Task directions -> Some lines hold the string "MSCI". Copy all of them from the material that follows.
===== Dataset entries =====
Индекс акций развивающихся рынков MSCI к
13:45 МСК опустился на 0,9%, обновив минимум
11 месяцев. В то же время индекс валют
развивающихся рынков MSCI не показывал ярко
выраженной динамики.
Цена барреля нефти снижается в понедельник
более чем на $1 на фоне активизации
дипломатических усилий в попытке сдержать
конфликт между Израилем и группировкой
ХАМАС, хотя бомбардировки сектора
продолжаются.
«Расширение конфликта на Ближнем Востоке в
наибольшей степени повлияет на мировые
=====
Solution for this exercise ->
Индекс акций развивающихся рынков MSCI к
развивающихся рынков MSCI не показывал ярко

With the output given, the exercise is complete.